いつの時代も「ユベントスでプレーしたい」という選手が、数多くいるのは確かだ。
だが、そのなかでビアンコネーリのシャツに袖を通せるジョカトーレは“ひと握り”になるのが現実だろう。
クラウディオ・マルキージオ氏のように、プリマヴェーラ出身者がトップチームに昇格し、ビアンコネーリのユニフォームを着つづけられるのはほんの“ひとつまみ”になる。
FWクリスティアーノ・ロナウドを獲得してから、華麗なプレーが印象的なジョカトーレばかりの加入が増えたことに筆者は少し違和感を覚えた。
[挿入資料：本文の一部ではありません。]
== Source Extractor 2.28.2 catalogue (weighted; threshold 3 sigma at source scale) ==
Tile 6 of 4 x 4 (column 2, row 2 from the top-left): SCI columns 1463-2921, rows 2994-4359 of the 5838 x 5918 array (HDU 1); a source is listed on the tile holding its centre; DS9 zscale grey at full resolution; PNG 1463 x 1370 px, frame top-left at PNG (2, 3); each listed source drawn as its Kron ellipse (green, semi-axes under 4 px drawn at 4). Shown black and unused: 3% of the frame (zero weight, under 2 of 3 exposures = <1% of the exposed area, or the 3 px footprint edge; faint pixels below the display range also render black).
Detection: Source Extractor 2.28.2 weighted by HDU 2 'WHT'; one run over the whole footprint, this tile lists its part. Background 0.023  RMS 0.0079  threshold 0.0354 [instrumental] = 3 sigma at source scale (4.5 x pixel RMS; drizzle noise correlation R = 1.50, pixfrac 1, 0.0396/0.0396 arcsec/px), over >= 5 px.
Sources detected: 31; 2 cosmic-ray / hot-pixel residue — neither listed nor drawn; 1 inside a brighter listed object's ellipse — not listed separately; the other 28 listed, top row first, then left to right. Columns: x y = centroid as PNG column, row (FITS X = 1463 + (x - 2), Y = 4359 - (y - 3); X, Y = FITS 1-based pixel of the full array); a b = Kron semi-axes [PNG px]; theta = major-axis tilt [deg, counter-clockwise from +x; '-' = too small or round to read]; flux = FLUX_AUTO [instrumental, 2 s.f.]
「クラブの戦略」と割り切り、納得してはいたものの「この選手は、本当にユベントスでプレーしたいのか?」といった印象を持った選手が多数いた。
今から2年ほど前に「ファビオ・パラーティチはチームの“イタリア化”を目指している」と多数メディアは報じた。
ちょうどその頃、ミラノのレストランで「パラーティチのメモ事件」が浮上している。
パラーティチがレストランに置き忘れたメモに「名前と価格」が記されていたことで、多数メディアは興味津々に伝えた。
メモにFWフェデリコ・キエーザ、DFクリスティアン・ロメロ、MFサンドロ・トナーリ、MFニコロ・ザニオーロの名前と評価額らしき数字が記され、物議を醸す。
そのうち半分を獲得し、選手として“大成”したことを考えるとパラーティチの“青眼(せいがん)”と手腕は認めざるを得ない。
ilbianconeroマウリツィオ・サッリ監督の解任が発表され、2020/21シーズン開幕前のメルカートでは2019年の夏同様に、豪華絢爛なジョカトーレの名前が羅列した。
メディアの主張ではあるものの、それらの選手たちに比べると“やや”地味な選手名があったことで個人的に気になった。